Beverly explained that the obstacle to this common-sense policy is the media and the Left who would scream that we are repealing Obamacare. This is where education comes in. 

We must be better at messaging on why a government-mandated and controlled health insurance market is expensive and gives less choice in doctors, medical care, and plan design. 

Asked if there are any positive developments in health care, Gossage cites the development of concierge care, commonly called cash doctor medical practices.

Gossage is asked if there are any positive developments in health care. Her answer?

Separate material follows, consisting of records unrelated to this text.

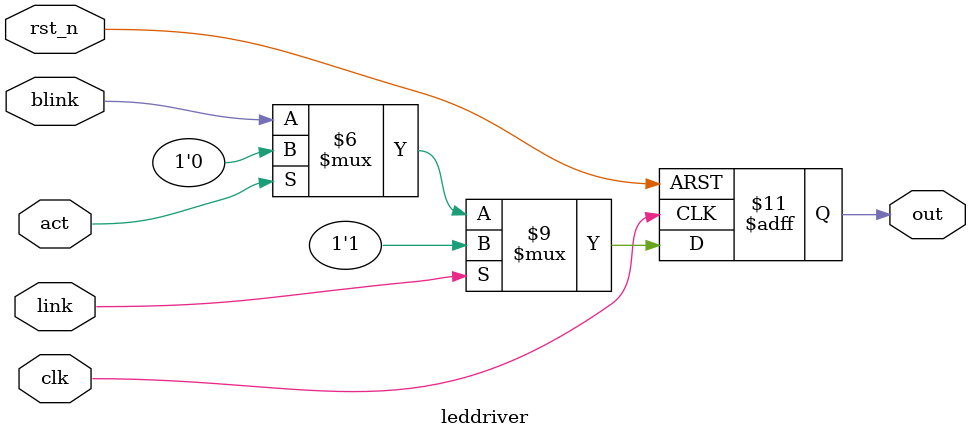
<source format=v>
module leddetect (
	clk,
	rst_n,
	link,
	act,
	blink,
	led0,
	led1,
	led2,
	led3,
	led4,
	led5,
	led6,
	led7
);
input clk;
input rst_n;
input blink;
input [7:0] link;
input [7:0] act;
output led0;
output led1;
output led2;
output led3;
output led4;
output led5;
output led6;
output led7;
leddriver led_out0 (
	.clk(clk),
	.rst_n(rst_n),
	.blink(blink),
	.link(link[0]),
	.act(act[0]),
	.out(led0)
);
leddriver led_out1 (
	.clk(clk),
	.rst_n(rst_n),
	.blink(blink),
	.link(link[1]),
	.act(act[1]),
	.out(led1)
);
leddriver led_out2 (
	.clk(clk),
	.rst_n(rst_n),
	.blink(blink),
	.link(link[2]),
	.act(act[2]),
	.out(led2)
);
leddriver led_out3 (
	.clk(clk),
	.rst_n(rst_n),
	.blink(blink),
	.link(link[3]),
	.act(act[3]),
	.out(led3)
);
leddriver led_out4 (
	.clk(clk),
	.rst_n(rst_n),
	.blink(blink),
	.link(link[4]),
	.act(act[4]),
	.out(led4)
);
leddriver led_out5 (
	.clk(clk),
	.rst_n(rst_n),
	.blink(blink),
	.link(link[5]),
	.act(act[5]),
	.out(led5)
);
leddriver led_out6 (
	.clk(clk),
	.rst_n(rst_n),
	.blink(blink),
	.link(link[6]),
	.act(act[6]),
	.out(led6)
);
leddriver led_out7 (
	.clk(clk),
	.rst_n(rst_n),
	.blink(blink),
	.link(link[7]),
	.act(act[7]),
	.out(led7)
);
endmodule
module leddriver (
	clk,
	rst_n,
	blink,
	link,
	act,
	out
);
input	clk;
input	rst_n;
input	blink;
input	link;
input	act;
output	out;
reg	out;
always @(posedge clk or negedge rst_n)
begin
	if(~rst_n)
	begin
		out <= 1'b1;
	end
	else if(link==1'b1)
	begin
		out <= 1'b1;
	end
	else if(act==1'b1)
	begin
		out <= 1'b0;
	end
	else
	begin
		out <= blink;
	end
end
endmodule
</source>
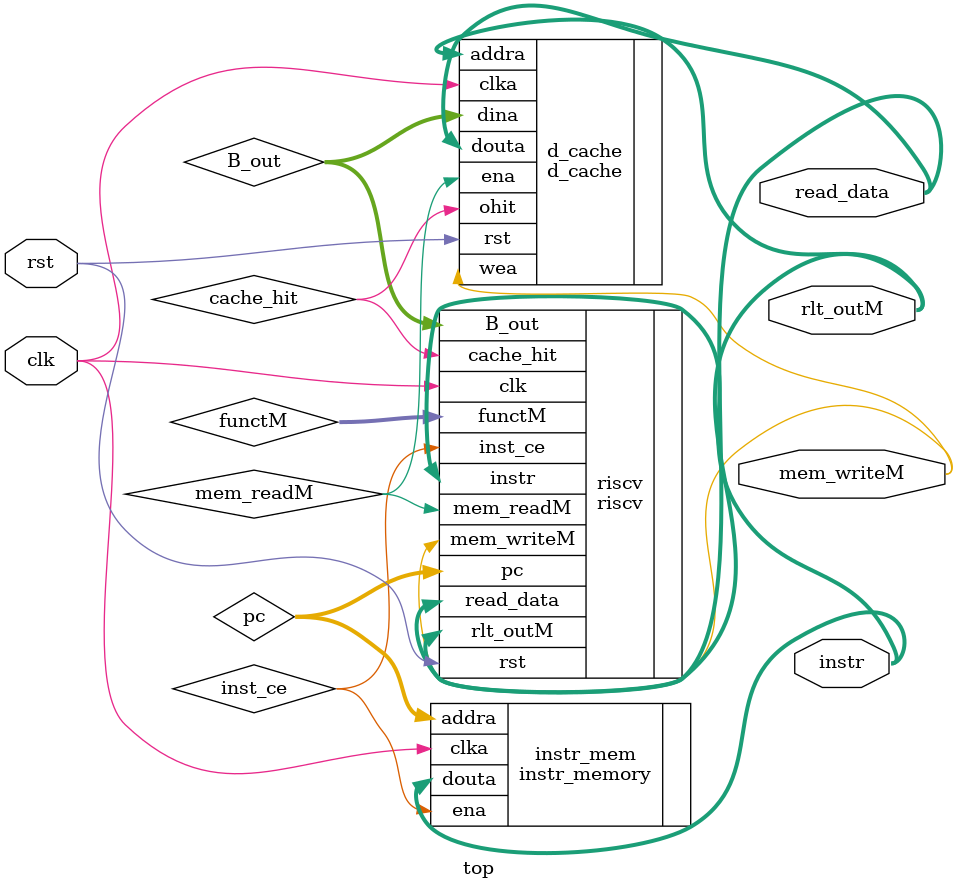
<source format=v>
`timescale 1ns / 1ps


module top(
	input clk,
	input rst,
	output [31:0]read_data,//datamemoryµÄ¶Á³öµÄÊý¾Ý
	output [31:0]rlt_outM,//aluµÄÊä³ö½á¹û
	output mem_writeM,//¿ØÖÆÆ÷µÄdatamemoryÐ´Ê¹ÄÜ
	output [31:0]instr//Ö´ÐÐµÄÖ¸Áî
    );
	//wire mem_write;//¿ØÖÆÆ÷µÄdatamemoryÐ´Ê¹ÄÜ
	wire mem_readM;//¿ØÖÆÆ÷µÄdatamemory¶ÁÊ¹ÄÜ
	wire [31:0]pc;//pcµ±Ç°Ö´ÐÐµÄÖ¸ÁîµØÖ·
	//wire [31:0]instr;//Ö´ÐÐµÄÖ¸Áî
	wire [31:0]B_out;//¼Ä´æÆ÷¶Ñ¶Á³öµÄÊý¾Ý
	//wire branch;
   	//wire [31:0]aluout;//aluµÄÊä³ö½á¹û
   	//wire [31:0]read_data;//datamemoryµÄ¶Á³öµÄÊý¾Ý
   	wire inst_ce;//Ö¸Áî¼Ä´æÆ÷µÄ¶Á¿ØÖÆÐÅºÅ
   	wire [2:0]functM;//EX_MEM¼Ä´æÆ÷´¢´æµÄldÖÖÀàfunct
   	wire [31:0]data_buff;
   	wire cache_hit;//cache·¢³öµÄÐÅºÅ
   	//Ê±ÖÓ·ÖÆµ
   	
   	//wire clk_out;//Êä³öµÄÊ±ÖÓ·ÖÆµÐÅºÅ
   	//ÊµÀý»¯Ä£¿é
   	//clk_div(.rst(rst),.clk(clk),.clk_out(clk_out));
	riscv riscv(.clk(clk),.rst(rst),.instr(instr),.pc(pc),.mem_writeM(mem_writeM),.mem_readM(mem_readM),.rlt_outM(rlt_outM),.B_out(B_out),.read_data(read_data),.inst_ce(inst_ce),.functM(functM)
	           ,.cache_hit(cache_hit)
	           );
	//blk_mem_gen_2 instr_mem(.clka(clk),.ena(inst_ce),.addra(pc),.douta(instr));//Ö¸Áî¼Ä´æÆ÷
	instr_memory instr_mem(.clka(clk),.ena(inst_ce),.addra(pc),.douta(instr));//Ö¸Áî¼Ä´æÆ÷
	//dcache dcache();
	//blk_mem_gen_2 data_mem(.clka(clk),.ena(mem_readM),.wea(mem_writeM),.addra(rlt_outM),.dina(B_out),.douta(read_data));//dmemÖ÷´æ
	d_cache d_cache(.rst(rst),.clka(clk),.wea(mem_writeM),.ena(mem_readM),.addra(rlt_outM),.dina(B_out),.douta(read_data),.ohit(cache_hit));
	//data_memory data_memory(.clka(clk),.wea(mem_writeM),.ena(mem_readM),.addra(rlt_outM),.dina(B_out),.functM(functM),.douta(read_data));
endmodule

</source>
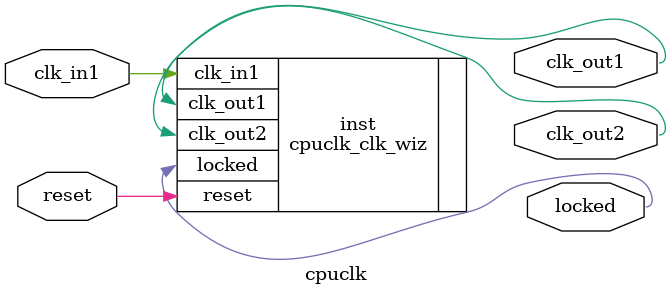
<source format=v>


`timescale 1ps/1ps

(* CORE_GENERATION_INFO = "cpuclk,clk_wiz_v5_4_3_0,{component_name=cpuclk,use_phase_alignment=true,use_min_o_jitter=false,use_max_i_jitter=false,use_dyn_phase_shift=false,use_inclk_switchover=false,use_dyn_reconfig=false,enable_axi=0,feedback_source=FDBK_AUTO,PRIMITIVE=PLL,num_out_clk=2,clkin1_period=10.000,clkin2_period=10.000,use_power_down=false,use_reset=true,use_locked=true,use_inclk_stopped=false,feedback_type=SINGLE,CLOCK_MGR_TYPE=NA,manual_override=false}" *)

module cpuclk 
 (
  // Clock out ports
  output        clk_out1,
  output        clk_out2,
  // Status and control signals
  input         reset,
  output        locked,
 // Clock in ports
  input         clk_in1
 );

  cpuclk_clk_wiz inst
  (
  // Clock out ports  
  .clk_out1(clk_out1),
  .clk_out2(clk_out2),
  // Status and control signals               
  .reset(reset), 
  .locked(locked),
 // Clock in ports
  .clk_in1(clk_in1)
  );

endmodule

</source>
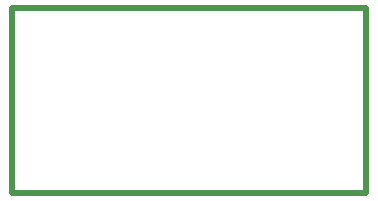
<source format=gko>
G04 Layer_Color=16711935*
%FSAX25Y25*%
%MOIN*%
G70*
G01*
G75*
%ADD21C,0.01969*%
D21*
X0392610Y0257500D02*
Y0319311D01*
X0274500Y0319311D02*
X0274500Y0319311D01*
X0274500Y0257500D02*
Y0319311D01*
Y0257500D02*
X0392610D01*
X0274500Y0319311D02*
X0392610D01*
M02*

</source>
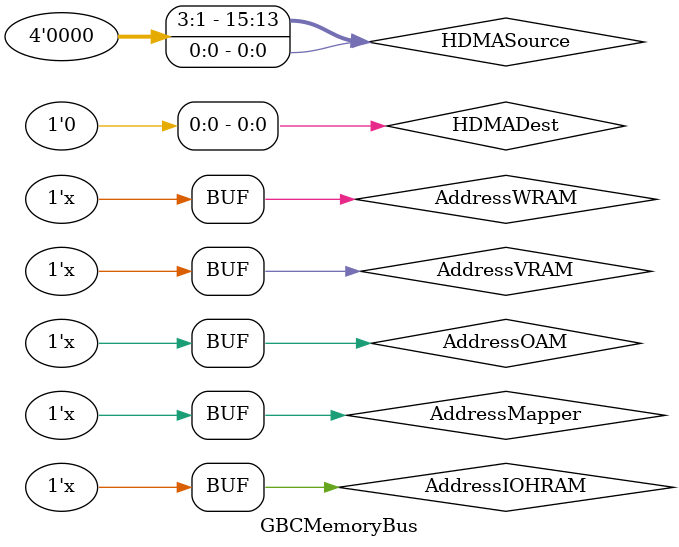
<source format=sv>

module GBCMemoryBus
#(
    parameter DeviceType = "Xilinx",
    parameter LowPower = 0
)
(
    IWishbone.SysCon SysCon,

    // RAM for memory map
    IWishbone.Initiator SystemRAM, // Gameboy system RAM
    IWishbone.Initiator VideoRAM, // Video module

    // Cartridge controller
    IWishbone.Initiator Cartridge,
    // System bus it exposes
    // Communication to main system via TGC.  System can call for boot from ROM, and controller can
    // call for save states and save RAM.
    IWishbone.Target MemoryBus
);

    logic IsCGB;
    wire VRAMBank;
    wire [2:0] WRAMBank;
    wire [7:0] OAMDMA;
    wire [15:0] HDMASource;
    wire [12:0] HDMADest;
    wire [6:0] HDMALength;
    wire HDMAMode;
    logic [7:0] HRAM ['h00:'hff];

    assign OAMDMA = HRAM['h46];
    assign VRAMBank = HRAM['h4f][0];
    assign HDMASource = {HRAM['h51], HRAM['h52][7:4], '0};
    assign HDMADest = {HRAM['h53], HRAM['h54][7:4], '0};
    assign HDMALength = HRAM['h55][6:0];
    assign HDMAMode = HRAM['h55][7];
    assign WRAMBank = HRAM['h70][2:0];

    wire AddressMapper;
    wire AddressIOHRAM;
    wire AddressVRAM;
    wire AddressWRAM;
    wire AddressOAM;
    wire i_valid;
    
    assign i_valid = MemoryBus.CYC && MemoryBus.STB;

    assign AddressOAM = MemoryBus.ADDR[15:8] == 'hfe
                     && MemoryBus.ADDR[7:5] != 'b101 // 0xa
                     && MemoryBus.ADDR[7:6] != 'b11; // more than 0xa
    // ==================================
    // = Map VideoRAM to $8000 to $9FFF =
    // ================================== 
    // $FF4F [0] selects which bank
    // 1000 0000 0000 0000
    // 1001 1111 1111 1111
    // VRAM and OAM are dual-port, accessible by the System Bus and the Video device concurrently.
    // During access by the Video device in mode 2, Video sends CTG='b01 (OAM).  In mode 3, it sends
    // it sends CTG='b11 (Video and OAM).
    //
    // The System Bus sendsn CTG='b1 during an OAM DMA, which overrides video access to OAM and
    // causes blank lines to be drawn.  With HDMA, nothing special happens, aside from pausing the
    // CPU during HDMA transfer.  The System Bus pauses the CPU by responding to an access request
    // with RTY, which tells the Gameboy to continue stalling the CPU and to acknowledge a ClkEn
    // rather than stalling.
    assign AddressVRAM = MemoryBus.ADDR[15:13] == 'b100;

    // VRAM Address:
    // VRAMBank + ADDR[12:0]
    assign AddressIOHRAM = MemoryBus.ADDR[15:8] == 'hff;
    assign AddressWRAM = MemoryBus.ADDR[15:13] == 'b110;
    
    logic [7:0] DOutReg;

    // ======================================================
    // = Map Cartridge to $0000 to $7FFF and $A000 to $BFFF =
    // ======================================================
    // Mapper supplies:
    //   - $0000-$3FFF fixed bank ROM
    //   - $4000-$7FFF bank swap ROM
    //   - $A000-$BFFF 8k cartridge ram space
    // 3 inputs
    assign AddressMapper = !MemoryBus.ADDR[15] || MemoryBus.ADDR[15:13] == 'b101;

    // VRAM bank or OAM
    // VRAM address is always
    // AddressOAM ? MemoryBus.ADDR : { 2'b00, VRAMBank, MemoryBus.ADDR[12:0] }

    // =======================================================
    // = Map SystemRAM to $C000 to $DFFF echo $E000 to $FDFF =
    // =======================================================
    // Bank 0 at $C000 to $CFFF
    // Banks 1-7 at $D000 to $DFFF

    // System RAM Bank 0:
    // 1100 0000 0000 0000
    // 1100 1111 1111 1111

    // System RAM bank 1-7:
    // 1101 0000 0000 0000
    // 1101 1111 1111 1111

    // Banks are 4KiB, so the address for $D000-$DFFF is 12 bits plus the bank number at the top.
    // Bank select 0 puts bank 1 at $D000.
    // The bank select is $FF70 [2:0]
    // 2 inputs
    // { (MemoryBus.ADDR[13:12] == 'b00) ? 'b00 : (WRAMBank || 'b00),
    //   MemoryBus.ADDR[11:0] }

    always_ff @(posedge SysCon.CLK)
    begin
        if (SysCon.RST)
        begin
            // TODO:  Set all outgoing CYC to 0, drop all pending responses
            SystemRAM.CYC <= '0;
            VideORAM.CYC <= '0;
            Cartridge.CYC <= '0;
        end else if (i_valid && !MemoryBus.STALL)
        begin
            if (AddressMapper)
            begin
            end
            if (AddressIOHRAM)
            begin
                if (MemoryBus.Address[7])
                begin
                    if (MemoryBus.WR) HRAM[MemoryBus.ADDR[7:0]] <= MemoryBus.DAT_ToTarget;
                    // XXX:  Bus switch control here!
                    MemoryBus.ACK <= '1;
                    if (!LowPower || !MemoryBus.WR)
                        MemoryBus.DAT_ToInitiator <= HRAM[MemoryBus.ADDR[7:0]];
                end else case (MemoryBus.ADDR[6:0])
                'h46, // OAM DMA
                'h4f, // CGB VRAM Bank
                'h51, // CGB HDMA
                'h52,
                'h53,
                'h54,
                'h55,
                'h70: // WRAM Bank
                    begin
                        if (MemoryBus.WR) HRAM[MemoryBus.ADDR[7:0]] <= MemoryBus.DAT_ToTarget;
                        // XXX:  Bus switch control here!
                        MemoryBus.ACK <= '1;
                        if (!LowPower || !MemoryBus.WR)
                            MemoryBus.DAT_ToInitiator <= HRAM[MemoryBus.ADDR[7:0]];
                    end
                endcase
            end
        end
    end

endmodule
</source>
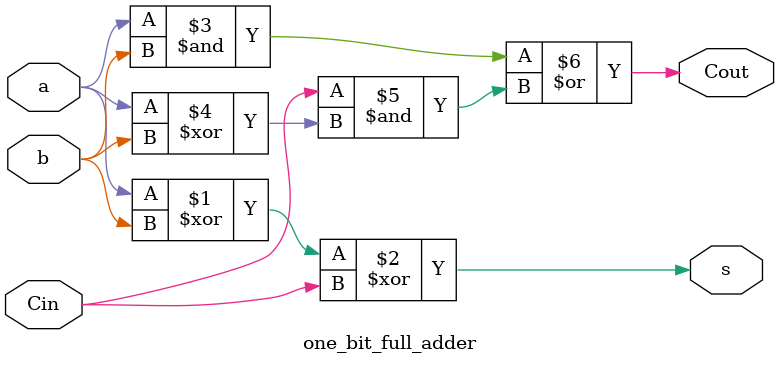
<source format=v>
module one_bit_full_adder ( s, Cout, a, b, Cin );

	input a, b, Cin;
	output Cout, s;

	assign s = a ^ b ^ Cin;
	assign Cout = (a & b) | (Cin & (a ^ b));

endmodule 
</source>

The development of concierge care, commonly called cash doctor medical practices. “Health insurance was never designed to cover services you could actually pay for,” she explains, “like a primary care visit and generic drugs, and even a specialist visit. The very fact that Obamacare required that these services and many more be covered, made all those services more expensive and raised premiums. But because these cash doctors give a menu of prices or charge a monthly fee and don’t need to pay for staff just to file claims with the insurance company middleman and have to wait for claims to be reprocessed, they can finally charge less, get paid at the point of service, and save their patients money. They pass the savings on to the patient. It’s a win-win—for doctors and patients.” 

With Gossage’s gift for explaining, it was inevitable that supporters began to urge her to run for office. She made an unsuccessful run for Insurance Commissioner but was later begged to try for the state Senate. Robert Gossage was her most enthusiastic campaigner. “My husband said ‘honey, did you forget we have 1,500 signs in the basement [from the race for Insurance Commissioner]? And I said, ‘what? Are those signs still in the basement?’ and he told me all we have to do is take those and cover ‘insurance commissioner’ with ‘state Senator’. And I said ‘well, I haven’t changed my hairstyle in years. I’m like June Cleaver, same hairstyle.’ Our team put together a brochure very quickly.”

“Everybody and their brother pitched in—at my church we had 25 people show up to help stuff literature into bags and drop them at the doors. And another team put those stickers on the signs. I moved all of my Medicare clients to early in the morning and started the first one at 5:00 AM instead of 8:00, and, thankfully, they all understood that I needed the afternoon to walk door-to-door and campaign. The precinct people voted me in to replace the resigning Senator on the general ballot on a Wednesday night six weeks before early balloting. By Friday morning, my husband was at Costco buying donuts for the volunteers, and he hears over the loudspeaker: ‘Beverly Gossage, not right for Kansas. She does not want health care for children.’ I thought ‘oh, great. My opponent is already attacking me with absolute lies.’”

Beverly won her seat but her beloved Robert died two weeks before she was sworn in. Robert and Beverly had celebrated their 51st wedding anniversary that November. Work has been Beverly’s solace. “I just try not to let people see me sad. I smile because I don’t want to bring them down,” she says.

Although Beverly had originally thought she’d retire after a single term, she’s changed her mind as her constituents have asked her to run again. So, she is preparing for her campaign for re-election while helping her clients and educating the public on health policy. 

Meanwhile, Mrs. Gossage’s class just may be the best way to make a complicated subject clear and just maybe help bring about reform as a result.